This CDS report was written by Markit’s Gavan Nolan
Credit spreads on both sides of the Atlantic widened today as investors await earnings season with trepidation. Last week’s US jobs report has knocked investor confidence, and those predicting a V-shaped recovery are finding it harder to justify their positions. The Markit iTraxx widened today to 118bp, over 3.5bp (3.1%) wider than yesterday’s close and continuing the widening trend. The HiVol and Crossover indices widened by similar amounts in percentage terms.
Among single names the sell-off was broad-based, though there was some resistance from the defensive consumer goods and telecoms sectors. Oil credits lost ground as the price of crude hit a 6-week low. The growing doubts about the strength of an economic recovery have seen the oil price retreat from $73 a barrel last month to $63 a bare today. Repsol, one of the best performers yesterday, gave back some of its gains.

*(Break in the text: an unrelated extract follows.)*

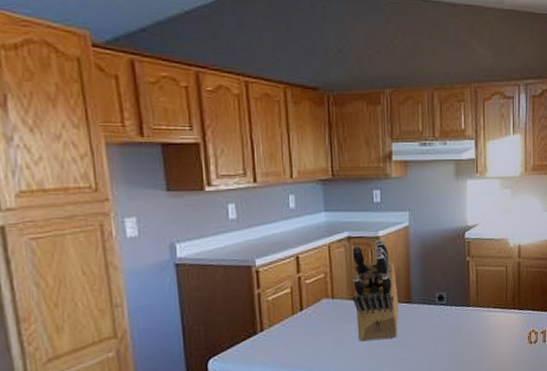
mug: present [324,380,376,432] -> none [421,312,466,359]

French supermarket Carrefour, one of the world’s biggest retailers, widened as the positive sentiment from last week dissipated. The company announced a radical cost-cutting programme that will save the firm EUR4.5 billion by 2012.
In the US the picture was much the same, with defensive credits faring better than cyclical names. Kraft Foods, Pfizer and Sara Lee, all among the best quality names in the investment grade universe, tightened, though the movements were modest. Retailers, both discount and luxury, widened amid nerves that their impending second-quarter earnings could be worse than previously thought. The energy and media sectors also performed poorly.
The Markit CDX IG index was trading around 140bp, tighter than earlier in the day but still 3bp wider than yesterday’s close.